What the Court Really Said

John Paul Stevens
John Paul Stevens; drawing by David Levine

The Supreme Court has finally and decisively rejected the Bush administration’s outrageous claim that the President has the power to jail people he accuses of terrorist connections without access to lawyers or the outside world and without any possibility of significant review by courts or other judicial bodies.1 The Court’s long-awaited decisions, announced on June 28, have been widely hailed by editorial writers as an important defeat for the administration and a significant victory for civil and human rights. These commentators may have exaggerated the practical impact of the decisions, however. Though the Court did insist that even in war executive detention of suspected enemy combatants must be subject to some form of review by a neutral tribunal, it suggested rules of procedure for any such review that omit important traditional protections for people accused of crimes. The government may well be able to satisfy the Court’s lenient procedural standards without actually altering its morally dubious detention policies.

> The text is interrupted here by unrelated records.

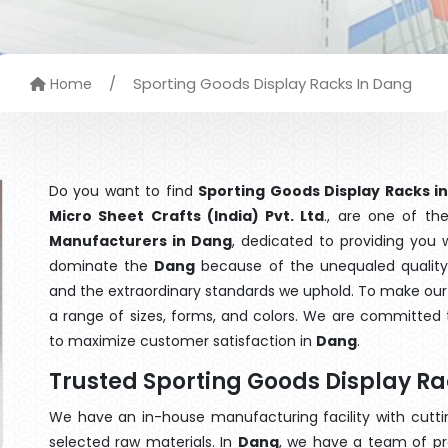
/
Sporting Goods Display Racks In Dang
Home
Do you want to find
Sporting Goods Display Racks i
Micro Sheet Crafts (India) Pvt. Ltd
., are one of t
Manufacturers in Dang
, dedicated to providing you 
dominate the
Dang
because of the unequaled quality 
and the extraordinary standards we uphold. To make our go
a range of sizes, forms, and colors. We are committed t
to maximize customer satisfaction in
Dang
.
Trusted Sporting Goods Display R
We have an in-house manufacturing facility with cut
selected raw materials. In
Dang
, we have a team of pr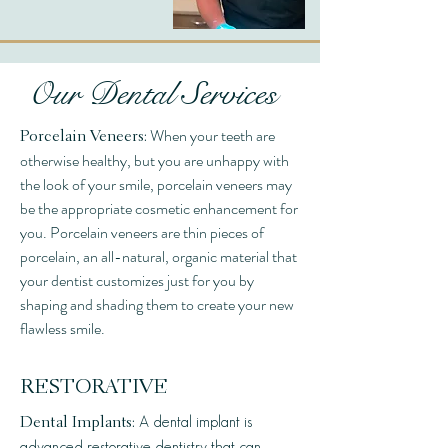
Our Dental Services
When your teeth are
Porcelain Veneers:
otherwise healthy, but you are unhappy with
the look of your smile, porcelain veneers may
be the appropriate cosmetic enhancement for
you. Porcelain veneers are thin pieces of
porcelain, an all-natural, organic material that
your dentist customizes just for you by
shaping and shading them to create your new
flawless smile.
RESTORATIVE
A dental implant is
Dental Implants:
advanced restorative dentistry that can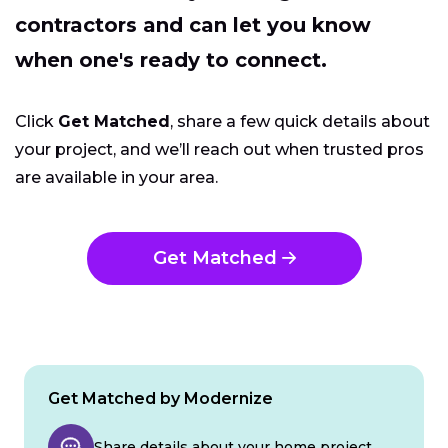
contractors and can let you know
when one's ready to connect.
Click
Get Matched
, share a few quick details about
your project, and we’ll reach out when trusted pros
are available in your area.
Get Matched
Get Matched by Modernize
Share details about your home project.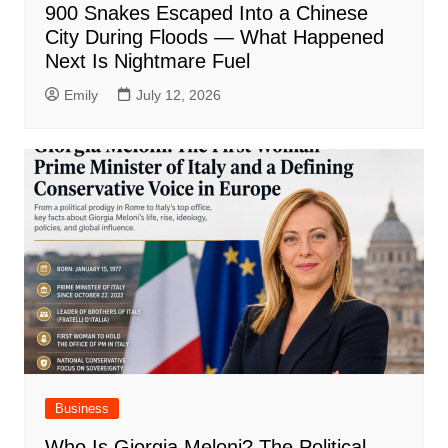
900 Snakes Escaped Into a Chinese
City During Floods — What Happened
Next Is Nightmare Fuel
Emily
July 12, 2026
Business
Who Is Giorgia Meloni? The Political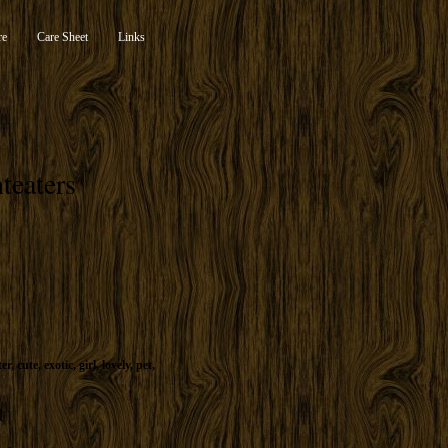
re
Care Sheet
Links
teaters
ter
,
cute
,
exotic
,
girl
,
lovely
,
pet
,
d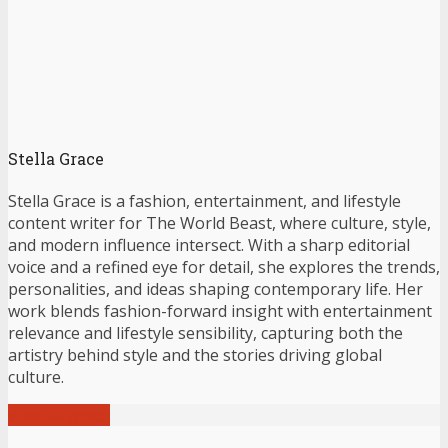
Stella Grace
Stella Grace is a fashion, entertainment, and lifestyle
content writer for The World Beast, where culture, style,
and modern influence intersect. With a sharp editorial
voice and a refined eye for detail, she explores the trends,
personalities, and ideas shaping contemporary life. Her
work blends fashion-forward insight with entertainment
relevance and lifestyle sensibility, capturing both the
artistry behind style and the stories driving global
culture.
View all posts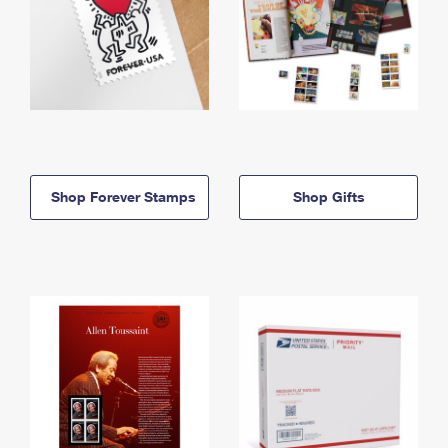
Shop Forever Stamps
Shop Gifts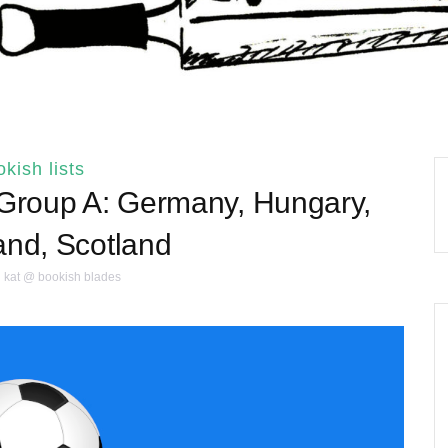
kish lists
 Group A: Germany, Hungary,
and, Scotland
kat @ bookish blades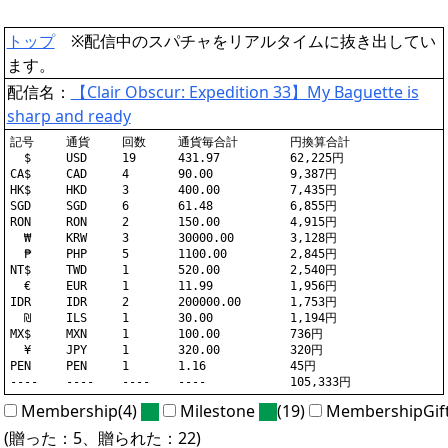
トップ
※配信中のスパチャをリアルタイムに抜き出してい
ます。
配信名：
【Clair Obscur: Expedition 33】My Baguette is
sharp and ready
記号	通貨	回数	通貨毎合計	円換算合計

  $	USD	19	431.97		62,225円

CA$	CAD	4	90.00		9,387円

HK$	HKD	3	400.00		7,435円

SGD	SGD	6	61.48		6,855円

RON	RON	2	150.00		4,915円

  ₩	KRW	3	30000.00	3,128円

  ₱	PHP	5	1100.00		2,845円

NT$	TWD	1	520.00		2,540円

  €	EUR	1	11.99		1,956円

IDR	IDR	2	200000.00	1,753円

  ₪	ILS	1	30.00		1,194円

MX$	MXN	1	100.00		736円

  ¥	JPY	1	320.00		320円

PEN	PEN	1	1.16		45円

Membership(4)
Milestone
(19)
MembershipGif
(贈った：5、贈られた：22)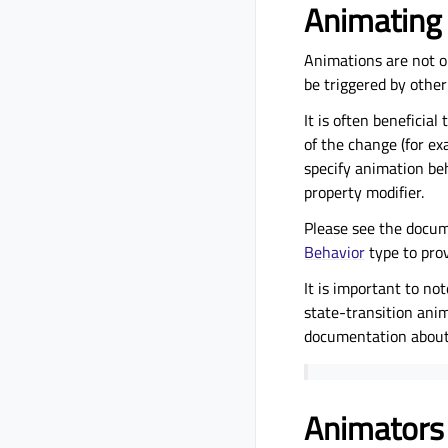
Animating
Animations are not o
be triggered by other
It is often beneficia
of the change (for ex
specify animation be
property modifier.
Please see the docu
Behavior
type to pro
It is important to no
state-transition ani
documentation abou
Animators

But in the longer run, the Court’s decisions might prove to have a more profound impact, because the justices’ arguments provide the legal basis for a much more powerful conclusion than the Court itself drew—that the Constitution does not permit the government to hold suspected enemy combatants or terrorists indefinitely without charging and convicting them of crimes, according them all the traditional protections of our criminal law process, unless they are treated in effect as prisoners of war. They would then have the benefits and protections allowed by international law, including the Geneva Conventions.

Forcing the government to make that choice would indeed require it drastically to change its treatment of detainees. International law forbids the coercive interrogation of prisoners of war, but the Bush administration now claims the right to subject its detainees to interrogation that is not only coercive but is often, as we now know, reinforced by humiliating and beating them as well as by subjecting them to relentless questioning, sleep and sensory deprivation, waterboarding, and other forms of torture.2 Here I will review the Court’s three decisions in order to identify both the risk that they will be interpreted to permit the administration to continue violating human rights and the possibility that one day they will be understood as forcing the government to respect those rights.

1.

Hamdi v. Rumsfeld

Yasir Esam Hamdi is a twenty-four-year-old American citizen who was born in Louisiana, raised in Saudi Arabia, and captured in Afghanistan in 2001 by forces of the Afghan Northern Alliance fighting the Taliban. He was turned over to the American army. The government sent him to Guantánamo Bay but then, on discovering his citizenship, transferred him first to a military prison in Virginia and then to a naval brig in South Carolina, where he has remained for more than two years incommunicado and, until recently, with no access to a lawyer.